Sunday, January 26, 2014

The difficulty of maintaining a team

This is a long one.

When I was working on my own project, I would be like all fired up and keep working on it all night. It happened so many times before and they are all useless projects like charting Stepmania simfiles for submitting to a pack in FFR webboard, learning how to compose music with my DAW, painting a anime-ish picture of my friend because she wanted a new profile picture for her Twitter.. they all have no financial value, but I'd been fun. Really fun.

I think it had been this way since high school, when I learned that I could make my own world in RPG Maker XP. Countless hours poured into learning the RMXP itself, learning Photoshop, learning about (how to copy) ruby scripts...

But now it's a different world. This project "Factora" would be for profit. I wanted to try selling things. This game was not designed to drain money through addiction like mobile games nowadays. Exactly 1 non-consumable in-app purchase has been planned for this game and yet it is so different from what it had been.



This is because I'm now no longer working alone. I formed a team to work on this game. This team has some connection with the game's background so I wanted to see what happened when 4 of us worked together. I imagined a wonderful release day when we sit back and celebrate together.

But now, my team has not been very that much active. I still talked regularly with my main programmer via Facebook chat but he said he barely had time to work on our major overhaul that we talked in the chat. He said he's extremely busy.

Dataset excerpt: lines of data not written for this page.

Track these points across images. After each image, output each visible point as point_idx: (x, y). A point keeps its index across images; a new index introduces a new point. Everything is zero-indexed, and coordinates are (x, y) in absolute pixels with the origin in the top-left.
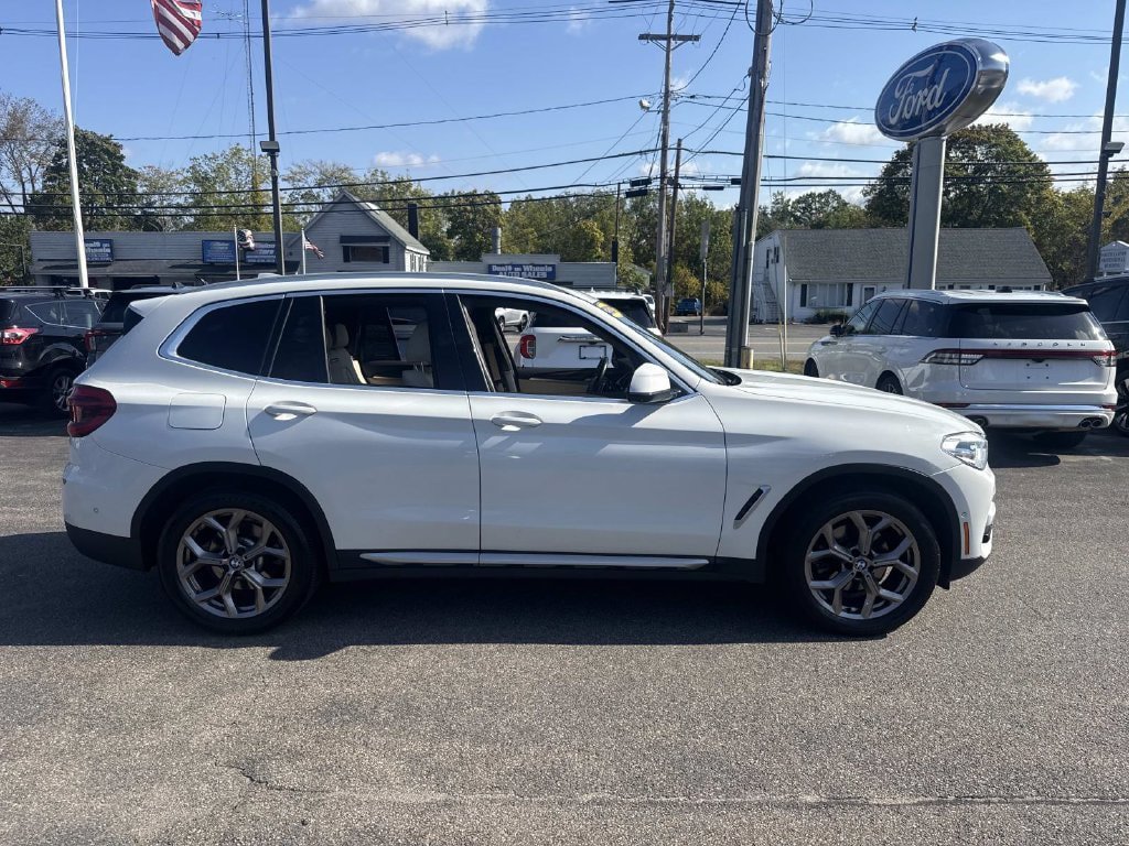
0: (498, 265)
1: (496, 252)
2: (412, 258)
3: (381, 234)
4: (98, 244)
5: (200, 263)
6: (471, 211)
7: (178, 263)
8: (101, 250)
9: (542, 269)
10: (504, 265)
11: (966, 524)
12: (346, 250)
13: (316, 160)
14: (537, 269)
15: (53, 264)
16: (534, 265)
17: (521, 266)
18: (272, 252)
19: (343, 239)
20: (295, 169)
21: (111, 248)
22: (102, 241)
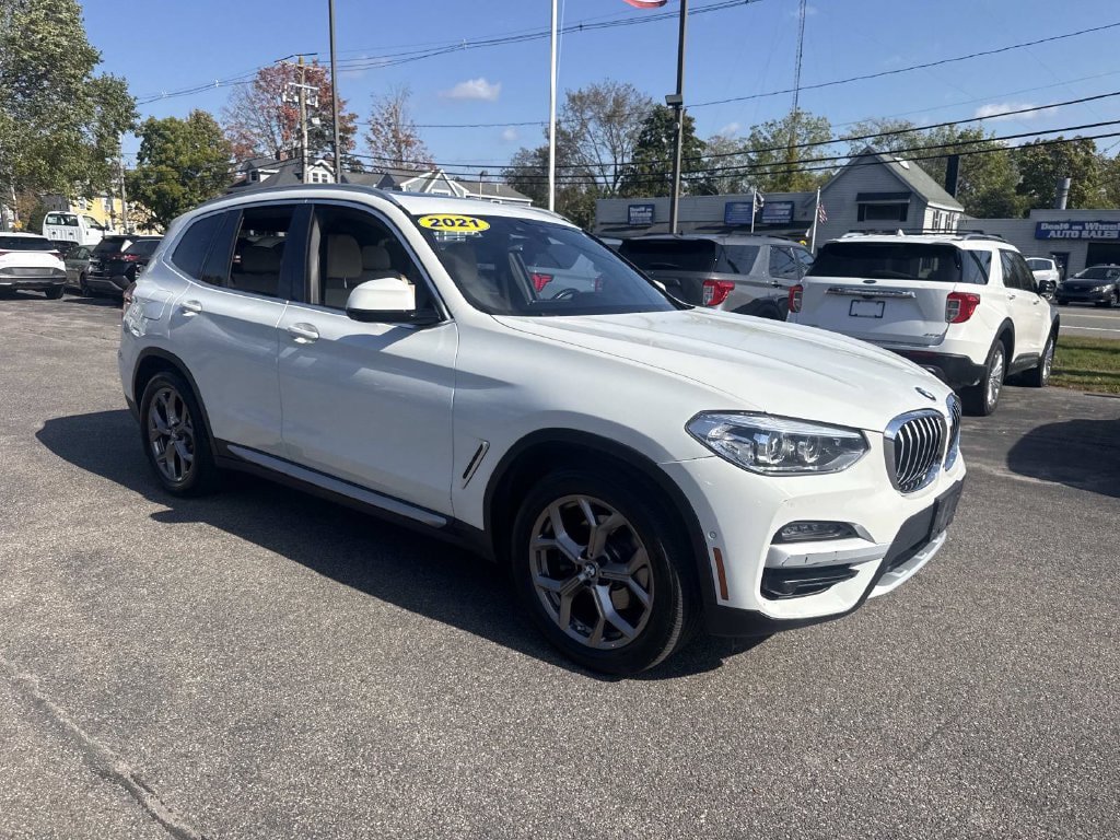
0: (1050, 223)
1: (1059, 207)
2: (936, 215)
3: (902, 190)
4: (643, 209)
5: (722, 224)
6: (1052, 162)
7: (702, 225)
8: (644, 215)
9: (1112, 227)
10: (1058, 223)
11: (717, 551)
12: (861, 208)
13: (878, 117)
14: (1104, 227)
15: (611, 226)
16: (1100, 222)
17: (1082, 224)
18: (787, 212)
19: (861, 196)
20: (855, 128)
21: (652, 212)
22: (647, 206)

I could go all out and work overnight like my past self and went ahead of him. Then I can surprise him with surprising amount of new features when he's back. The task does not really dependent on each other.

But what is this feeling?

As a team, when we are not moving together, I feel like... how should I say this... I can postpone it and wait for others. What is the point of doing this all alone when we are team?

I ended up with less morale. I'd love to have this game finished but it's not the same feeling as with my personal project.

This is so mysterious. I discovered that team work is not entirely a wonderful thing like many people thought. Maybe it is because there is money involved and some bad thought like "Why should I go all out on this when others aren't working on it?" keep spring up secretly inside my head. Or is it because we are not working full time on this? Will the pace change if we can rent an office and quit our day job, gather together and seeing each other's face instead of posting progress in Facebook secret group?

I can't seem to keep my another programmer on fire long enough. And I have to keep convincing my artist to take action regularly or she will simply forgot about assigned task. I even set up the Facebook secret group for this purpose. Every little things I've done I would screenshot it or capture a video if it was an animation, and post to the group to compensate for not able to being together. The post occasionally got likes and seens but I doubt those had any effects on team's morale. The recent busy-ness of my main programmer practically leaves only me alone to push this game forward now. I should be continue working on it, but the inner me told me to wait for him.

I have not thought that it is my fault at all, until recently. Maybe I'm a terrible leader? Maybe I lacked some essential people management skills because I had been avoiding all 'leader' tasks all my university life? Or maybe my conservative monetizing model of Factora is no longer sufficient to hold the hope of my team? Are they now doubt that we can get some money with this game? Honestly I can't think of any other better monetizing method that will not severely decrease the fun and stretch the development time to eternity.

I don't feel like invading their life with constant Facebook message anymore. I want them to start reporting progress to me instead of me asking. But how can I achieve that? Am I overlooking some important things?

This is the problem to overcome. Along with a big overhaul to make "Factora" fun.